Work to complete.
• a. Please answer these questions about the Summerdelics album article:
(i) Which label released the album?
(ii) Where does Summerdelics fall among Glay's studio albums?
(iii) In how many versions was the album released?
• b. Write the next part of the article on the Glay album Summerdelics, continuing from its last sentence.

Studio album by Glay
- Released: July 12, 2017
- Genre: Pop rock
- Length: 62:41 (regular edition)
- Label: Pony Canyon
- Producers: Glay and Seiji Kameda

Glay chronology
| Music Life (2014) | Summerdelics (2017) | No Democracy (2019) |

= Summerdelics =

Summerdelics is the fourteenth studio album by Japanese pop rock band Glay, released on July 12, 2017.

== Album versions ==
The album was released in three versions: the regular edition with the album, a special edition with the album and two live DVDs, and another special edition with the album, four live albums and three blue rays.

Scene geometry reasoning data:
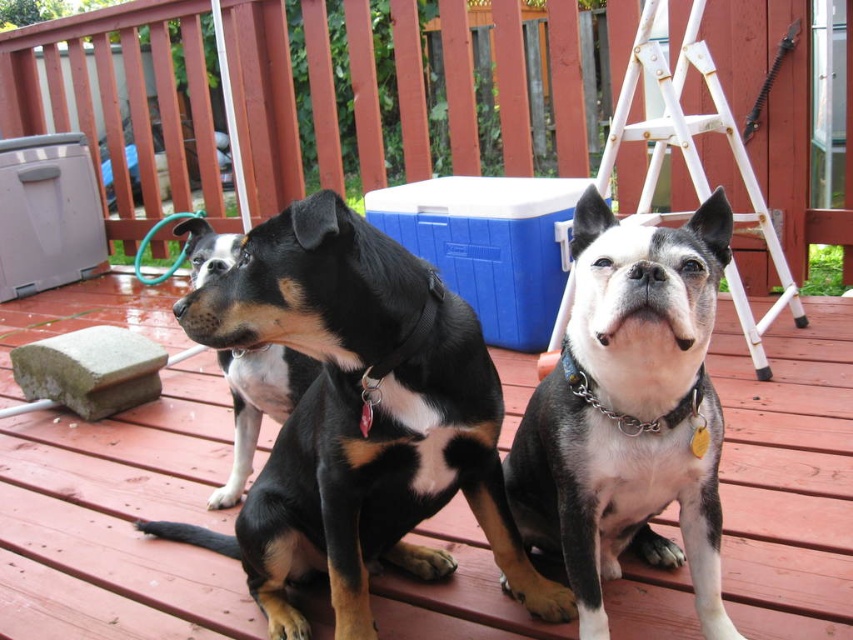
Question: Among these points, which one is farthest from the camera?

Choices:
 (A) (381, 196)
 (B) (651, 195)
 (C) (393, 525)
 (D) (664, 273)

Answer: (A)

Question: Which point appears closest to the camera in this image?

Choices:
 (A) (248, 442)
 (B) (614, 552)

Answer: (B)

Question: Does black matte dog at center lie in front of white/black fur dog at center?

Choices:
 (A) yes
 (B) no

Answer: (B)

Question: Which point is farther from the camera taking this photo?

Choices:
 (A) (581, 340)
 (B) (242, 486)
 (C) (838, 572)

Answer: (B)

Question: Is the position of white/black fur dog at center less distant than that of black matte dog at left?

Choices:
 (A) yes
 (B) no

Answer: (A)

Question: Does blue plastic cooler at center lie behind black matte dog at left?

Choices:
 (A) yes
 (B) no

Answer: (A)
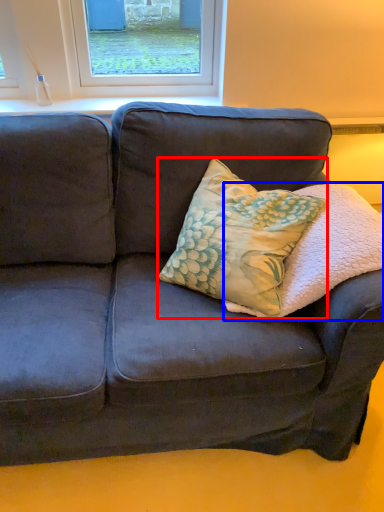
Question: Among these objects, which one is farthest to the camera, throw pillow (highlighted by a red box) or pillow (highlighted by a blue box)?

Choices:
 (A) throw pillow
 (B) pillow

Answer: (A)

...

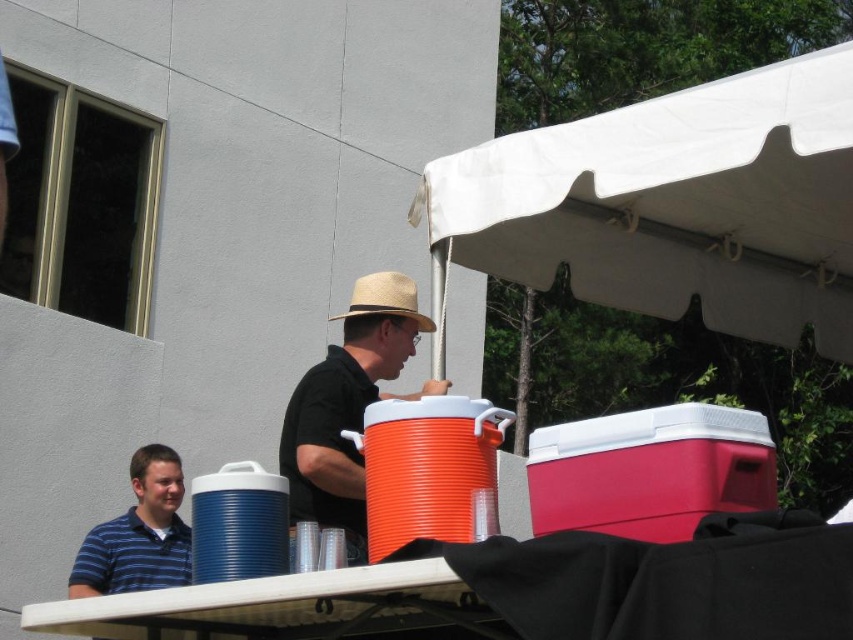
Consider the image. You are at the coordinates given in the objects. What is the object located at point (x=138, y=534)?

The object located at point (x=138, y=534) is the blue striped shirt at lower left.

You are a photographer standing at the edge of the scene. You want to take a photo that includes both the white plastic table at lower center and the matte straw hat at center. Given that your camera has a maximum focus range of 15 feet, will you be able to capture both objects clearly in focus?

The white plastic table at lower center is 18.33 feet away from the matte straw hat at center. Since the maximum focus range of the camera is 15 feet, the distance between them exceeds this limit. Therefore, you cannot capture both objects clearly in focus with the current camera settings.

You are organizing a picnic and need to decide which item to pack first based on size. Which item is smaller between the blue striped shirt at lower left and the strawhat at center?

Answers given.
• a.
(i) Pony Canyon
(ii) It is the fourteenth studio album.
(iii) Three

• b.
== Reception ==
It sold over 53,000 copies within less than a week, debuting at #1 both at the Oricon weekly charts and the Billboard Japan Top Albums Sales, staying in the former for 5 weeks and in the latter for 9. In the end of the year, it reached #51 at the Billboard Japan Top Albums Sales Year End 2017 and #58 at Oricon's.

== Songs used in other media ==
Several songs of the album were used way ahead of its release date in anime, TV series and sports events. "Deathtopia" was released as a single on August 3, 2016, and both the song and its b-side "Chou Onsoku Desutini" (which is also the album's fourth track) were used as the opening themes of the anime Kuromukuro. "Sora ga Aozora de Aru Tame ni" was also used as an opening theme for an anime: Ace of Diamond. " The Other End of the Globe" was used as the opening theme for Netflix's Final Fantasy XIV: Daddy of Light. "Scoop" was used as the ending theme of TV Asahi's Onegai! Ranking.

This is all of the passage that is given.